The others were taken to hospital.
“The victims
were cooked, as in an oven,” recalled Soetedjo. “When we saw their bodies,
their skin was off and appeared to be white. Bekas darah kelihatan
keluar dari mulut dan kuping, mata dan lidah keluar, sungguh ta' dapat kita
lupakan.
“There were
visible traces of blood from their mouths and ears and eyes. Their tongues were
out. It’s something I’ll never be able to forget. Ada jang tangannja keatas,
ada jang meninggal mlungker. Begitulah, kita letakkan 46 jiwa di peron stasiun
Wonokromo.We put 46 bodies on the station
platform at Wonokromo.”
At the soldiers’
trial in July 1948 it was revealed that the transport arrangements had been
entrusted to Arie Jippes, an inexperienced soldier in the Marine Brigade who’d
never had an operational role. He was suddenly given the job, papers thrust
into his hands, just as he was leaving Java at the end of his service.
Dutch author Ad
van Liempt wrote that Jippes’ ‘guilt never left him .. and ruined his life’. He was sentenced to two months in jail. His commander was never prosecuted.
However in
Pakisadji, close to Malang, three Dutch soldiers who refused to take
retaliatory action against Indonesians on moral grounds were jailed for more
than two years.
Six students
from Petra University in Surabaya directed by graphic arts graduate Sherly
Jessica have produced three You Tube videos about the tragedy.
These have helped
rekindle local interest. Last year (2012) a group of students in Bondowoso
re-enacted the tragedy in a bid to keep the memory of the men alive and to
inaugurate Gerbong Maut Day.
Ms Jessica said
her team had tried to locate the three wagons.

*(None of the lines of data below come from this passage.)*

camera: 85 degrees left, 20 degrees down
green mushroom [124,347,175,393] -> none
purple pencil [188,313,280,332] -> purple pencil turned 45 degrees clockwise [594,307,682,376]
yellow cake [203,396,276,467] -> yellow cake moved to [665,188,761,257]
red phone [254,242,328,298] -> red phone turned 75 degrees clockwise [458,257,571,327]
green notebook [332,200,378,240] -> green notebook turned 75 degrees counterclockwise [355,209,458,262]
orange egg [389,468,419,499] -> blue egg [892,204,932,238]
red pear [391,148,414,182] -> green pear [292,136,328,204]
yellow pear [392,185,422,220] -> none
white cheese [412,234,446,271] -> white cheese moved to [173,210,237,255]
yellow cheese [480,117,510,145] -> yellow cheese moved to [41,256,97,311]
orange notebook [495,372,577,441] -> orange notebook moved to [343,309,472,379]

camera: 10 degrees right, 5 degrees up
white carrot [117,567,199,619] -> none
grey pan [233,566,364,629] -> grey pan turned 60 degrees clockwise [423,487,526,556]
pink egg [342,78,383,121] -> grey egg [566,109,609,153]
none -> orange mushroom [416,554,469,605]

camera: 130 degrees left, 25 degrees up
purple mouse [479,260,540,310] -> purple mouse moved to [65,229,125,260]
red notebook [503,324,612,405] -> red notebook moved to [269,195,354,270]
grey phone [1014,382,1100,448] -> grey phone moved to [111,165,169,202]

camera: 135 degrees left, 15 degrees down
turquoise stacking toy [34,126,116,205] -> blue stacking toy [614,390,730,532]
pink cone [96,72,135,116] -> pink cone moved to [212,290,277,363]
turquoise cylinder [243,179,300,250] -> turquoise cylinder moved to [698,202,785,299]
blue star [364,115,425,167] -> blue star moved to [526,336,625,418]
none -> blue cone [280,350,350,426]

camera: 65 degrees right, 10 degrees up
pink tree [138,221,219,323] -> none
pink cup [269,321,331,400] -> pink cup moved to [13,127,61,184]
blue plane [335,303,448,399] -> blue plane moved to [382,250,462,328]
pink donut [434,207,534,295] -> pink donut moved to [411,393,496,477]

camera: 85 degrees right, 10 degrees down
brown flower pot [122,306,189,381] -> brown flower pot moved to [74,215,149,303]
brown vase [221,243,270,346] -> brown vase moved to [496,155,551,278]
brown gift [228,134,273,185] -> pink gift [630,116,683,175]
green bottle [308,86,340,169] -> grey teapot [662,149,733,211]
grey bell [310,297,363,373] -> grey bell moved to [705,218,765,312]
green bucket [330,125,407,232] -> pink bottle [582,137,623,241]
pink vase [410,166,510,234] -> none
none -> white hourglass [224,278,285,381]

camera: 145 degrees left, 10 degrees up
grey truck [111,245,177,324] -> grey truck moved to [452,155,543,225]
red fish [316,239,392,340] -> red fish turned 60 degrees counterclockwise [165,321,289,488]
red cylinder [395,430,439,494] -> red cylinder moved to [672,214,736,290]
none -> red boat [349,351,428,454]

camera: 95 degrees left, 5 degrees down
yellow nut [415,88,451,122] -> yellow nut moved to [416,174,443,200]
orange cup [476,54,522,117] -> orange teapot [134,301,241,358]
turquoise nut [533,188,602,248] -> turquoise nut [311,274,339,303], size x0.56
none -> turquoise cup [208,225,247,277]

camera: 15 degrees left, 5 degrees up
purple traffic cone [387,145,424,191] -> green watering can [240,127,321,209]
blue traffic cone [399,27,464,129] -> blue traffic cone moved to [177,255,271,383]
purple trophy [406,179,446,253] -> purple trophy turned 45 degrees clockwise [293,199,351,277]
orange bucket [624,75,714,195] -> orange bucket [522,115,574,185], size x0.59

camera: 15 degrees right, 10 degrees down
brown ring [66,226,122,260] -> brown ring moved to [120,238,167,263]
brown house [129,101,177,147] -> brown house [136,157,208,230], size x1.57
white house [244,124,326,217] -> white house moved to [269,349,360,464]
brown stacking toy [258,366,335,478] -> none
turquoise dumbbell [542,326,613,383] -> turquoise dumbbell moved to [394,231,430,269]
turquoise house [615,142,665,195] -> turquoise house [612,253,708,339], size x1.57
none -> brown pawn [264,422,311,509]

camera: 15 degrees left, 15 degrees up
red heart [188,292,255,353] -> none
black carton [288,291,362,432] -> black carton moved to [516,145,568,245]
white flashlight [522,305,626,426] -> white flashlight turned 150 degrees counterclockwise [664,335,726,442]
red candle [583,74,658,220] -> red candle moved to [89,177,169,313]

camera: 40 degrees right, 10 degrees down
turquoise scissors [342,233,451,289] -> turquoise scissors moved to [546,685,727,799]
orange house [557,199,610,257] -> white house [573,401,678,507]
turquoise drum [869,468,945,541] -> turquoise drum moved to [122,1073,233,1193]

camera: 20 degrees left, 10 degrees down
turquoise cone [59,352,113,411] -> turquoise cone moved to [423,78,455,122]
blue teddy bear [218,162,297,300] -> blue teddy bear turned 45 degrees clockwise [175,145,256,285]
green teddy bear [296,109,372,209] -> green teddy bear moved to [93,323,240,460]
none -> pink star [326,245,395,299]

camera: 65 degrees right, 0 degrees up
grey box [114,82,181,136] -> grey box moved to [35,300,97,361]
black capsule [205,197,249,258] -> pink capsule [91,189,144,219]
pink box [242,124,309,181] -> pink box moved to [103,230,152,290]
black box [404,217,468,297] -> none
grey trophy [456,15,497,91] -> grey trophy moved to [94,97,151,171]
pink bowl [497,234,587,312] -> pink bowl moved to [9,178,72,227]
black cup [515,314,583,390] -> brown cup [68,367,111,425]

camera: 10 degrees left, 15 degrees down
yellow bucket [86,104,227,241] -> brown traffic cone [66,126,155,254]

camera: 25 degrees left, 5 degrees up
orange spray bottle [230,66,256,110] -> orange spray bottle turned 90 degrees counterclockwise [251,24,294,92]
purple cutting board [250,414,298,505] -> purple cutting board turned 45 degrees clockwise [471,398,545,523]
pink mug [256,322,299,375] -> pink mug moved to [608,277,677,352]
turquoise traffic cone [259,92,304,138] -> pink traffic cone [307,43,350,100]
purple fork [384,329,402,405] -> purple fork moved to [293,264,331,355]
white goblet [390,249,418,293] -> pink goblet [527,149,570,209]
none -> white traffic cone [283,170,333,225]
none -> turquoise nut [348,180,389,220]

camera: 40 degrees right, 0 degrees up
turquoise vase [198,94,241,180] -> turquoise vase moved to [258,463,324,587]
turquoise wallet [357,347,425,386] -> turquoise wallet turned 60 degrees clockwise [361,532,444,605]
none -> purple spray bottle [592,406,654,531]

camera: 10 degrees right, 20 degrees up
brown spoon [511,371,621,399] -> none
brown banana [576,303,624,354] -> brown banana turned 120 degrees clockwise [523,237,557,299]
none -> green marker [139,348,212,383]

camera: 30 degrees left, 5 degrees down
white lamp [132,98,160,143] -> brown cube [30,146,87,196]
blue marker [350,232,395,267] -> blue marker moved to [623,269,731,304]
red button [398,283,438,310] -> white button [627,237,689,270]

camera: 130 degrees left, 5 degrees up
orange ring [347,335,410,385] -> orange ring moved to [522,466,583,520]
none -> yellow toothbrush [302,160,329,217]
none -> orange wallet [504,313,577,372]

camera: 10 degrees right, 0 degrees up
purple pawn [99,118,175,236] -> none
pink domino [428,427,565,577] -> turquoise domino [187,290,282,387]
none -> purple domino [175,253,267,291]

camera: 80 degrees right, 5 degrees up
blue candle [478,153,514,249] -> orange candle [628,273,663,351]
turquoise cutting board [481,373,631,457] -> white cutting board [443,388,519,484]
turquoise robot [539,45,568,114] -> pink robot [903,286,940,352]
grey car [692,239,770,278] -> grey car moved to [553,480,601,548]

Remnants of one have been found in the Gedung Juang Surabaya museum scrap
yard. It hasn’t been displayed because
its authenticity has been questioned.
Another is in
the Brawijaya Army Museum in Malang, and reasonably well preserved, though not
treated with respect as visitors are allowed to climb over the exhibit. This is believed to be the newest box car,
so may be the one where all the men died because the planks would have made an
airtight fit.
The other is missing,
though there are rumors it’s in Solo. Ms Jessica said the one used for a statue
in Bondowoso (described by Dutch academic Dr
Gerben Nooteboom, who did field work in the area, as a ‘pathetic monument made from
blackened brass’), is a replica.
“We went to Bondowoso and interviewed a few people, but they kept
silent,” Ms Jessica said. “The people said it was a secret that they couldn’t
tell to strangers.
“It’s my belief that there are still some untold stories, yet to be
discovered regarding the wagons and their connection with the prison.
“We as the young and caring generation of Indonesia want to bring
this Gerbong Maut tragedy to a whole new level.
“We want to make our own generation – and future generations to
come, to know the truth and learn from it.